For Him, everything is perfect already and, if we think about it, it can’t be any other way. He is God, He has all His desires immediately fulfilled to His complete satisfaction. We might not serve Him very well but His divine energies never fail. All imperfections, therefore, are only in our imagination. We want the world to be corrected to better serve us, not the Lord, who is fine with it as it is.
And yet it is also said that the Lord is very partial to His devotees. How could that be? He is either equanimous or partial, there should be no contradiction, and there isn’t, but we have to find a way to explain it.
The universe is never completely separated from the Lord. Kṛṣṇa Himself appears here from time to time and this means that parts of the universe serve Him directly. This means that He is not impartial to events surrounding His personal presence here. Devotees are parts of that experience and therefore Kṛṣṇa finds their activities pleasurable even in the material world.
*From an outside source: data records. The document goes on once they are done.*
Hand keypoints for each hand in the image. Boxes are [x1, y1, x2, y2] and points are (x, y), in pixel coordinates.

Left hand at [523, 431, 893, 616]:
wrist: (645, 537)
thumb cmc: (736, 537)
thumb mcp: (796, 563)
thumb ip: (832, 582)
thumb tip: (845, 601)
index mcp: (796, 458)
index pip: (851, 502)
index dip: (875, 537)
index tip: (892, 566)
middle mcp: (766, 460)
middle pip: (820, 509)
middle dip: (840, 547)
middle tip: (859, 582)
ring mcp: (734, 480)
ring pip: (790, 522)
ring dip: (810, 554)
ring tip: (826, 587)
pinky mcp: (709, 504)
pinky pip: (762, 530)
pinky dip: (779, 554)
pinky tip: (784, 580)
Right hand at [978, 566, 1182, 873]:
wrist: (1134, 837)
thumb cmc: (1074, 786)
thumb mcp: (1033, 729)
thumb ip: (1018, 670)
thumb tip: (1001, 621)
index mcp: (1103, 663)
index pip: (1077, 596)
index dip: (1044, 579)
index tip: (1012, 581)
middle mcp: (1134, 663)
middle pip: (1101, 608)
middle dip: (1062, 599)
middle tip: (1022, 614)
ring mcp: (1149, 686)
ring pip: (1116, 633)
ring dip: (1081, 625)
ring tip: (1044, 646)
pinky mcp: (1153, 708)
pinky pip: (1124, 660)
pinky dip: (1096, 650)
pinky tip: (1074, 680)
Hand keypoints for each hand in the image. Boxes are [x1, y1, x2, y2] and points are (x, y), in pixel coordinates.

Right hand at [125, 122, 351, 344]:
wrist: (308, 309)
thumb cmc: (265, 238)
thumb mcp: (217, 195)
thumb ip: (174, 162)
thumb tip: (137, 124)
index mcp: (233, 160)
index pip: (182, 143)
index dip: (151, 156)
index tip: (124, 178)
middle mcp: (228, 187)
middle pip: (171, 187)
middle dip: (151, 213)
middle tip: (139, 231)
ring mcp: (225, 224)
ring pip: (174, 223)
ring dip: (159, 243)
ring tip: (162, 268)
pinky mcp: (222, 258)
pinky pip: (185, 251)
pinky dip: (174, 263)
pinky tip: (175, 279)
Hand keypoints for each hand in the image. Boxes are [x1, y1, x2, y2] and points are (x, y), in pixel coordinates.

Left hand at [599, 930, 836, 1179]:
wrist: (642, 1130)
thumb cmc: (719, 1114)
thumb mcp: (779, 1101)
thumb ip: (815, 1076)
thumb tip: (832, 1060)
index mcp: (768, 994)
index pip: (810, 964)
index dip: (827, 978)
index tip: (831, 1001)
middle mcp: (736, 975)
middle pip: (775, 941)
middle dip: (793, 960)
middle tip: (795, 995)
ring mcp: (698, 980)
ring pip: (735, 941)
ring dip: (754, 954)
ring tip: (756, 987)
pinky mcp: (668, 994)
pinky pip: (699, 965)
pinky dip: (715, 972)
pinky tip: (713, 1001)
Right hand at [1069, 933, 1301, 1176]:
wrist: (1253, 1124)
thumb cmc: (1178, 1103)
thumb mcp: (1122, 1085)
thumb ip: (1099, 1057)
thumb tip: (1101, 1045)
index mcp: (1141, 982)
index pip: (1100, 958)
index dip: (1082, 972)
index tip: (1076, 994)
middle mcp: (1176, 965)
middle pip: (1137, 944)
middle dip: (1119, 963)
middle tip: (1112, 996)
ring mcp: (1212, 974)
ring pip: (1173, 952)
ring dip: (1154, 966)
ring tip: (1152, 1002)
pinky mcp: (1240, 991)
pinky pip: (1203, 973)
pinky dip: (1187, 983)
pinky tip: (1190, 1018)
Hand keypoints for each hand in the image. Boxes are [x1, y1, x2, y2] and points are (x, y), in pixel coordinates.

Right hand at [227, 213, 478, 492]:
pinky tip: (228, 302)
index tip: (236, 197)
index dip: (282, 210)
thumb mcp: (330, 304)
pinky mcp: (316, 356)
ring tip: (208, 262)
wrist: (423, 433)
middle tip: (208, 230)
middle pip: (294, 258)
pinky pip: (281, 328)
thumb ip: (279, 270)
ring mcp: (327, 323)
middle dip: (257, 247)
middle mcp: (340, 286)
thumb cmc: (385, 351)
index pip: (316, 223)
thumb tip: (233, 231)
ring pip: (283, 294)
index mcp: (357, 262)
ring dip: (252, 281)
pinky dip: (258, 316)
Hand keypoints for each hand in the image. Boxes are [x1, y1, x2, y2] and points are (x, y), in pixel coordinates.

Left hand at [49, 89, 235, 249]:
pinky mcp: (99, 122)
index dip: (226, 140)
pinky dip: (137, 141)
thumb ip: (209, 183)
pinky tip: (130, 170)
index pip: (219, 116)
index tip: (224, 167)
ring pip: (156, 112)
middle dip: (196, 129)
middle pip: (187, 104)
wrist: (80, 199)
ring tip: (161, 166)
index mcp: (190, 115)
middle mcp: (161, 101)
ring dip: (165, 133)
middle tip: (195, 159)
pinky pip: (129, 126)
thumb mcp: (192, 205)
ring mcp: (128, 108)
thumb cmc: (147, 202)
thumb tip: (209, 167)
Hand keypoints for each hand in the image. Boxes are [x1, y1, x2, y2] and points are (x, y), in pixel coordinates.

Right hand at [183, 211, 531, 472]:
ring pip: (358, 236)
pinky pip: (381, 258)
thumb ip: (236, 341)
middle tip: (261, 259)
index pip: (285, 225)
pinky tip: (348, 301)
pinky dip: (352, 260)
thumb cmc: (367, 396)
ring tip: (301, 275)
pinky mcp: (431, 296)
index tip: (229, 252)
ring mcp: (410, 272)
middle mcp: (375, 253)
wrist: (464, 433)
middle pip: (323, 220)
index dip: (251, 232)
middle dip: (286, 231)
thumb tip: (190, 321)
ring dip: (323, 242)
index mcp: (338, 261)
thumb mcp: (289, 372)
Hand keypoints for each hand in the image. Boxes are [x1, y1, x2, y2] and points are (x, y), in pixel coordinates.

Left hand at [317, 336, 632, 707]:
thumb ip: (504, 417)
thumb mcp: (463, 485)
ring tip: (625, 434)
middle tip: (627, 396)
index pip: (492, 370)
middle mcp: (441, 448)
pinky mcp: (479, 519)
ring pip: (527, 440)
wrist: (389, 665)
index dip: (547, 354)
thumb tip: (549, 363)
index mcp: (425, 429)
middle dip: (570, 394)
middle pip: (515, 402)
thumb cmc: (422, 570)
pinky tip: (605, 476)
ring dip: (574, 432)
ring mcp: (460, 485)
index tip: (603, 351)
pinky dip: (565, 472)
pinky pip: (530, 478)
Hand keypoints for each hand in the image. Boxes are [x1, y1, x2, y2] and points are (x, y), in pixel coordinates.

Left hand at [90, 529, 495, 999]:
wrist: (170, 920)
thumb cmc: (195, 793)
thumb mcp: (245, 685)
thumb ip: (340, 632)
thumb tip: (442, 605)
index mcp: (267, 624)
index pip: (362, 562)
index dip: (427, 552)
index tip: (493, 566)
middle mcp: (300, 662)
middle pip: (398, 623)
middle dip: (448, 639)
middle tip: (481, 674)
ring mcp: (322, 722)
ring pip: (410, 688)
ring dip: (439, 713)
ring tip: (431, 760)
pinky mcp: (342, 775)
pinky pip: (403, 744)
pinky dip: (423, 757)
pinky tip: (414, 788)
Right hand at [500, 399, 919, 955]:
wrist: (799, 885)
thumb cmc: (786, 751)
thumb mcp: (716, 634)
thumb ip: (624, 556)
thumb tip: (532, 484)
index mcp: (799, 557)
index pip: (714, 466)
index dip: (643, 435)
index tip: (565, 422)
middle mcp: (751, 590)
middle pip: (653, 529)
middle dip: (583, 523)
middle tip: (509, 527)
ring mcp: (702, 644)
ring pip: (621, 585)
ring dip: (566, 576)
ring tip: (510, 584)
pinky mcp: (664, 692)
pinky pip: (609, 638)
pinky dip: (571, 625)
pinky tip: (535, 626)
Or, to put it another way – devotees’ service is NOT part of the material world but part of Kṛṣṇa’s pastimes, even if only connection is remembrance. Pure memories of the Lord are still fully spiritual. One day Kṛṣṇa danced on the heads of Kāliya serpent. The story was then written in Śrīmad Bhāgavatam, eventually appeared in the Kṛṣṇa Book and given to us by devotees, now we remember it from time to time, and Kṛṣṇa still appreciates it. It’s not a material experience, it’s a reflection, however faint and distorted, of Kṛṣṇa own pastime. That’s what Kṛṣṇa likes about it.
The way the pastimes get deposited in our heads is kind of “material” and the reaction of our minds to them is “material”, too, but the souls who get to experience this part of the “material” world are called devotees.
Kṛṣṇa still retains His equanimity towards us as spirit souls but when the material energy engages in His glorification He is still flattered. We, as spirit souls, are lucky to be there when these stories flash through our brains. It doesn’t mean that whatever we enjoy for ourselves gets the same reception from the Lord.
He appreciates whatever pure devotees do but they never do anything for their own pleasure and are only put in situations where material energy manifests some form of service. Pure devotees are still not doers of anything, they are not little gods, just like us they are here to observe and desire. The only external difference is that material energy puts them in bodies and places connected with Kṛṣṇa, that’s all. I’m not going to speculate on their internal spiritual life.
Sometimes we don’t understand how their certain engagements could be possibly connected to the Lord but that’s our problem. If we had sufficient purity ourselves we would learn to look past it anyway.
We’d better busy ourselves with trying to learn how to please the Lord instead of asking Him to do things according to our illusory desires. He has no interest in that no matter how much service we think we’ve rendered to deserve fulfillment of our wishes. The moment we start thinking of ourselves He switches His attention off and becomes impartial, and the cold and impersonal material energy takes over. Good news is that He does not resent us for that and patiently waits for the return of our service attitude.